By Laura Thornton
To get ready for Journey’s occupational therapy appointment, her parents, Ahsha and James, set up a laptop and yoga mat in Journey’s room. They click on the secure Zoom meeting link they’ve received specifically for the appointment, and voila! They’re connected in real time—via video conferencing—with their daughter’s occupational therapist. The session begins.
In response to the COVID-19 crisis, Kennedy Krieger Institute quickly expanded its telehealth services to allow patients and students, and their families, to continue receiving health services from their Kennedy Krieger doctors, therapists and other providers. Telehealth appointments take place via Zoom, a videoconferencing platform. It’s a similar experience, providers and families say, to in-person appointments.
Telehealth’s growth at Kennedy Krieger was swift: The week of March 9, Kennedy Krieger conducted 4,773 in-person appointments and 12 telehealth appointments. One month later, weekly telehealth appointments numbered more than 5,000, while in-person appointments were not quite 300. Since then, in-person services have increased, while telehealth services have remained high: In the last week of July, Kennedy Krieger conducted 4,587 telehealth appointments and 534 in-person appointments. The Occupational Therapy Department is just one of many Kennedy Krieger departments, programs and clinics using telehealth to continue to provide specialized healthcare services to patients during the pandemic.
Journey, 7, started occupational therapy at Kennedy Krieger in 2018. Born extremely prematurely, after only 23 weeks of gestation, Journey has chronic lung disease and, like other patients receiving occupational therapy, needs help developing her fine and oral motor skills, and her ability to do routine activities like dressing herself and brushing her teeth. Since September 2019, she’s missed numerous therapy sessions due to emergency room visits and hospitalizations for respiratory illness. Journey’s occupational therapist at Kennedy Krieger, Lori Tolen, knew the Institute’s launch of expanded telehealth availability would be perfect for Journey, especially with Journey’s history of repeated hospitalizations.
I’m so proud of our department for quickly coming up with a way to continue to provide services in such a hands-on profession.”
– Kristin Stubbs, director of occupational therapy for Kennedy Krieger Institute
During Journey’s telehealth sessions, “I help her position her arm, or hold her shoulder,” Ahsha says. “It’s a little workout for Mom, too, but that’s okay. My husband and I follow through with whatever Lori is doing, so it gives her an opportunity to say, ‘Try positioning her this way.’ She can actually see how we’re working with her.”

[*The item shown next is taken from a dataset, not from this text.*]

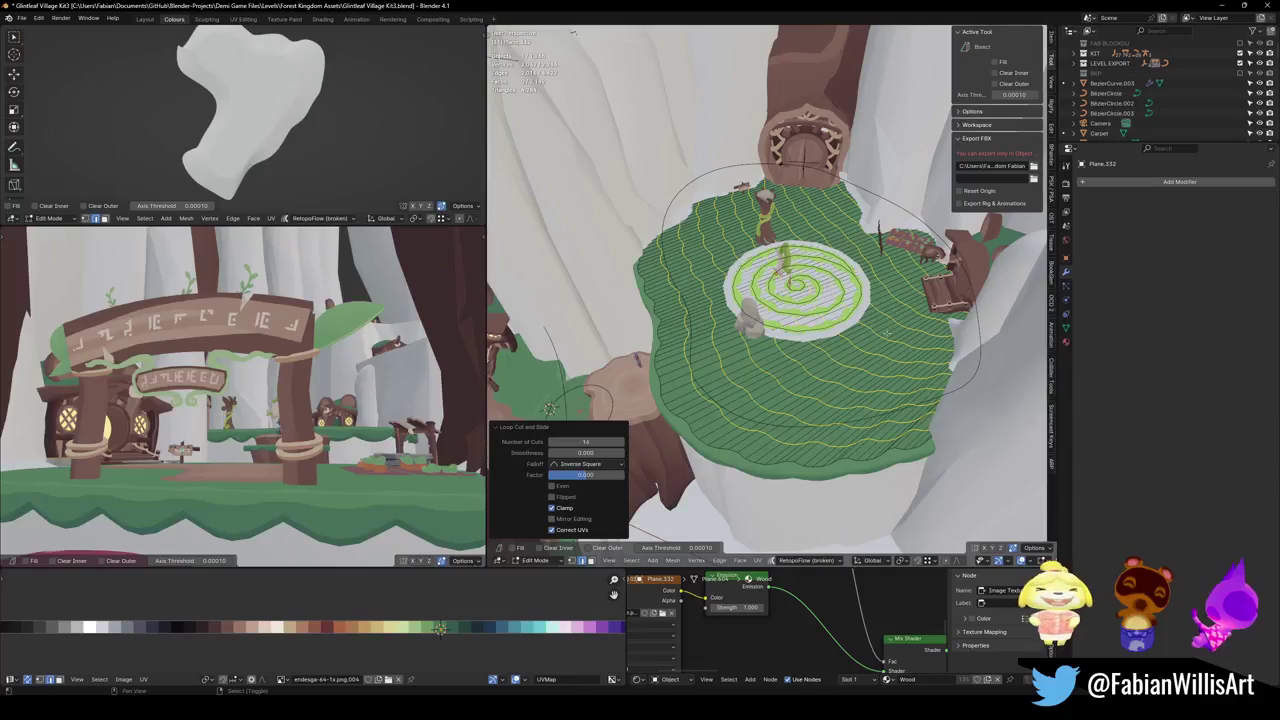
pyautogui.scroll(1, 981, 219)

Observing patients via video conferencing has allowed Tolen, the Institute’s assistant director of occupational therapy, to notice details she’s not always able to see. “I can observe more. I can focus on small hand movements that I maybe couldn’t see before,” Tolen says.
Telehealth services can also illuminate patients’ behavior in their home environment. Previously, parents would tell Tolen about behavioral meltdowns happening at home during daily activities, but it wasn’t until Tolen began offering telehealth sessions that she could see the meltdowns in progress, and could begin to define the triggers.
Kennedy Krieger’s occupational therapists are embracing the opportunity to help patients and families with daily routines in real time. Tolen and her colleagues encourage families to use common objects from around their homes during telehealth appointments. Therapy sessions that include developing the skills needed to get dressed can now take place as a patient is actually getting dressed for the day. Zoom’s interactive white board offers additional engaging learning experiences.
I can observe more. I can focus on small hand movements that I maybe couldn’t see before.”
– Lori Tolen, occupational therapist
“It is such a privilege to be invited into our patients’ families’ homes,” says Kristin Stubbs, the Institute’s director of occupational therapy. “We’ve never been able to be with the child in their home to see the family rituals surrounding the meal or to see their normal dressing routine, for instance. In the clinic, we had to give them a fake shirt to practice putting on. But they want to practice putting on their Superman shirt and Superman cape, and now they can! We can work on bathing, dressing and other routines while in their home to help problem-solve.”
It’s an exciting challenge to work in the home environment via telehealth. “For children, this is helping to develop purposeful play and their daily living roles,” Stubbs says. “We want each patient to have something meaningful and purposeful in their life. I’m so proud of our department for quickly coming up with a way to continue to provide services in such a hands-on profession.”
Before the COVID-19 pandemic, telehealth services were not generally covered by insurance providers. But many are now covering them. Certainly, a positive outcome from this time of uncertainty is that Kennedy Krieger is paving the way for a hybrid model of care that uses both telehealth and in-person appointments to help patients like Journey receive the best care and treatments possible.